• **The problem**:
Decide whether each statement below agrees with the text on writing report requirements, answering yes or no and quoting the exact words of the text that settle it. (a) Portability appears in the list of quantifiable things you may need to address. (b) The text advises assuming that customers know exactly what they want. (c) A legal notice is named as a frequent footer item.

Does any part of the report have to match other parts of the same report? (i.e. Sum of Dollar Amount matches ‘Grand Total’ text box)
- Will usually be dictated by style. Frequent footer items include page number, date/time of generation, and a legal notice.
- Time period – Mmonthly, daily, immediately after another process completes
- Delivery method – Email, Excel, etc.
- Distribution List – Who gets the report?
- Data Security – Does the report need to be encrypted/decrypted?
- Where does the user go to execute it?
- Are reports archived – Where, and for how long…
- If yes, is there a reason why – SOX, ISO 9000, CIA, Company Policy, etc.
Are requirements easily understood?
Any confusion in requirements is going to be defined differenty by different people, resulting in time and effort, and goodwill if that confusion is between you and the client.
A big honkin’ list of other quantifiable things you may need to directly address
Availability, Capacity, Data Currency, Data Retention, Degradation, Deployability, Exception handling, Extensibility (flexibility), Internationalization, Interoperability, Audit logs, Maintainability, Portability, Privacy, Recoverability, Reliability, Response time, Scalability, Security, Upgradeability, Usability.
NOT to be confused with these MBA Buzzword Bingo words, which may sound real impressive but have no quantifiable characteristics whatsoever:
World-class, best of class, best of breed, industry leading, empowerment, collaboration, repurpose, frictionless, client-focused, ecosystem, excellence, synergize, geo-targeted, diverse, environment, core competency…
And finally :: drum roll :: Top 10 tips for writing requirements docs…
10 If requirements documents were easy, they’d offshore both the requirements and development for a third of what you cost, so don’t get bent out of shape when things are complicated. It’s job security.
9 Never underestimate the awesome power of a :: blank stare :: to get people to provide you with better requirements
8 Sometimes ‘draw me a sketch’ is an excellent place to start requirements elicitation.
7 Never assume customers know exactly what they want. Sometimes you have to guide them to the answer.

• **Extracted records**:
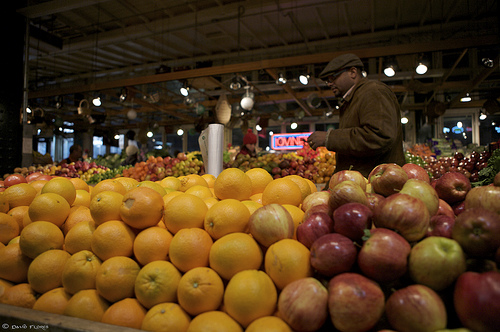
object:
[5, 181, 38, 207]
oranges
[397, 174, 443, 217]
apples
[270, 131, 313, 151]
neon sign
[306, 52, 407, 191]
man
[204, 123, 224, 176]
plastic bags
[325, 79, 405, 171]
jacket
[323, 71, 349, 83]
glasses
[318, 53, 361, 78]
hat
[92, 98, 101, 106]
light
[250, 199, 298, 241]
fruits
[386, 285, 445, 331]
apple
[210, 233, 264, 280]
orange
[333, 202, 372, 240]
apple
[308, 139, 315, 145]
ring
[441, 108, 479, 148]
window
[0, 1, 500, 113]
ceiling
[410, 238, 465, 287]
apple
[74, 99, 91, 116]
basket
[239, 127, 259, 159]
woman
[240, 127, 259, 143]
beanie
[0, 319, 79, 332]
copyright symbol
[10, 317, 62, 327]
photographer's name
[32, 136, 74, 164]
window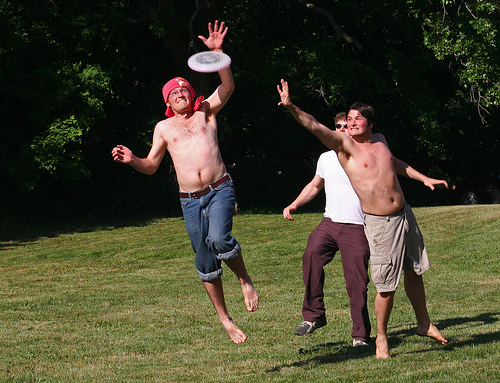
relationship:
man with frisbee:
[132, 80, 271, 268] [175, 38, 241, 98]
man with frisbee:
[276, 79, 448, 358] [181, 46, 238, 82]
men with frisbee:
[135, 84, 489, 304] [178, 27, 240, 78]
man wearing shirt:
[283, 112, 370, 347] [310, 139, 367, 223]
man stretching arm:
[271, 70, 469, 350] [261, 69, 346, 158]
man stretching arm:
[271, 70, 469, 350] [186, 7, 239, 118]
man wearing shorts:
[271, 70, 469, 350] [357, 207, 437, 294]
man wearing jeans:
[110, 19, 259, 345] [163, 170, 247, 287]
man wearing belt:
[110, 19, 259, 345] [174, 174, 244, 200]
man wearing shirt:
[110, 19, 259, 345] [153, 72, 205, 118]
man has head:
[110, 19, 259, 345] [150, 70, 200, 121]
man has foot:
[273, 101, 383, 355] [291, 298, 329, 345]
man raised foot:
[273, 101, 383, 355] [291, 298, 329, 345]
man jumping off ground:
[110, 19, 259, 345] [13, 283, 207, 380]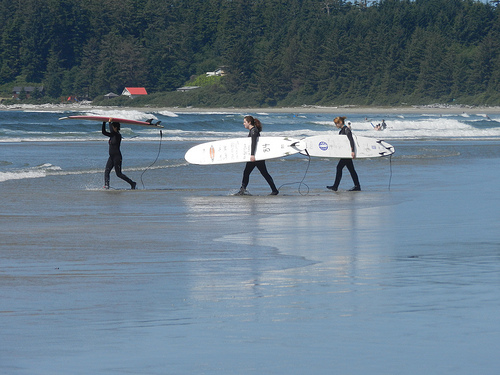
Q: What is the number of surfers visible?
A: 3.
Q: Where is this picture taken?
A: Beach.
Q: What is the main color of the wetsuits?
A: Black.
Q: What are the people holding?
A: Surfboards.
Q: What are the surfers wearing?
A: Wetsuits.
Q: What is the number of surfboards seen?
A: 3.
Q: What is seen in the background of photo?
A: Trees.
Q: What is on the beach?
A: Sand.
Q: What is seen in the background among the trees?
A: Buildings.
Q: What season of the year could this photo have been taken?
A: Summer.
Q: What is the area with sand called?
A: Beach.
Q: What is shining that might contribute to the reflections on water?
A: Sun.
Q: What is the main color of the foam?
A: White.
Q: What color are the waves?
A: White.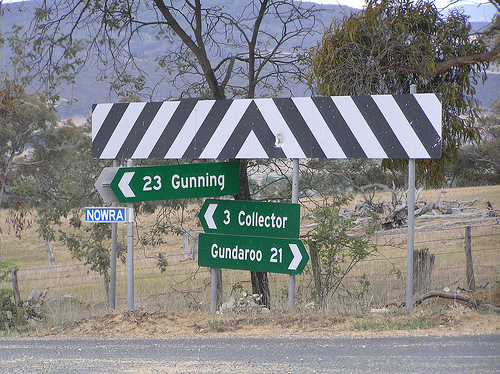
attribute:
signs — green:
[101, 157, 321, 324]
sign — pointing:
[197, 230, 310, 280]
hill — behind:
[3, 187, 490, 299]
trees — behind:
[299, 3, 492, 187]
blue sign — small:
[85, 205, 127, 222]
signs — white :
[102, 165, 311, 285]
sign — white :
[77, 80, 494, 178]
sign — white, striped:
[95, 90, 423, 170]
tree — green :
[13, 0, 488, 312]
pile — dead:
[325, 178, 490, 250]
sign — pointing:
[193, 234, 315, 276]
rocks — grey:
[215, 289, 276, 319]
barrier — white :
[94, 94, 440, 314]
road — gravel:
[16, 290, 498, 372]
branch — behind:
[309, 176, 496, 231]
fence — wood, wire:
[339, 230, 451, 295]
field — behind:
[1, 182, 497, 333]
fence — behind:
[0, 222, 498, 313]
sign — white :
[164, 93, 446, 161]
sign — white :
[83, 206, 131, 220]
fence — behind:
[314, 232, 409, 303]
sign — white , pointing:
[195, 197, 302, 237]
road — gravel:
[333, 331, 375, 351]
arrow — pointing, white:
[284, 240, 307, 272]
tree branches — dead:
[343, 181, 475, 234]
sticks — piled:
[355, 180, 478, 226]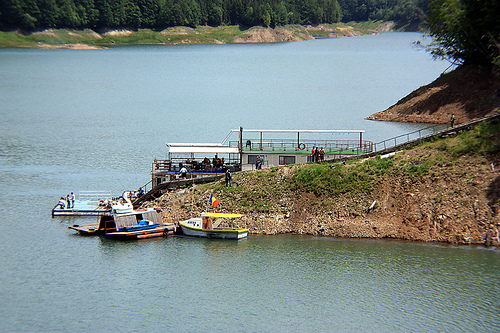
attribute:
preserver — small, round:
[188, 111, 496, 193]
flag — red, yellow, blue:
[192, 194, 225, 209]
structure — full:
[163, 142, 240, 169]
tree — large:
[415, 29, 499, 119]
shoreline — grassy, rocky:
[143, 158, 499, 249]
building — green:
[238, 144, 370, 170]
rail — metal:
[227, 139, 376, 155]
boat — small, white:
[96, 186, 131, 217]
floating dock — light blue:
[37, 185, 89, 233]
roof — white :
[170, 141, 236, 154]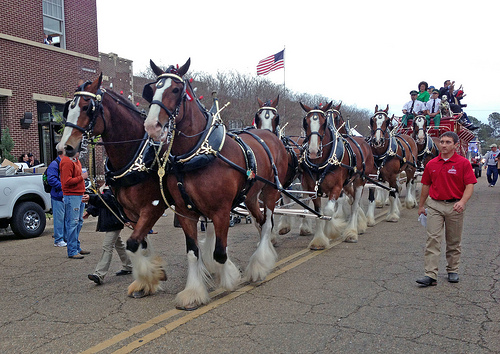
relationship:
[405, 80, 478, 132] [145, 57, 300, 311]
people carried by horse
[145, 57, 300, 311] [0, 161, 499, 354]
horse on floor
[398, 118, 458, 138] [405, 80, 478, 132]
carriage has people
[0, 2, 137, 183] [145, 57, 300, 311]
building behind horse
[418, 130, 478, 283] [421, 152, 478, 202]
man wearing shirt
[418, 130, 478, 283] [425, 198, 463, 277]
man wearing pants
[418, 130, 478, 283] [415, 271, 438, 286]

• **Exercise result**:
(a) Yes: "Maintainability, Portability, Privacy"
(b) No: "Never assume customers know exactly what they want."
(c) Yes: "Frequent footer items include page number, date/time of generation, and a legal notice."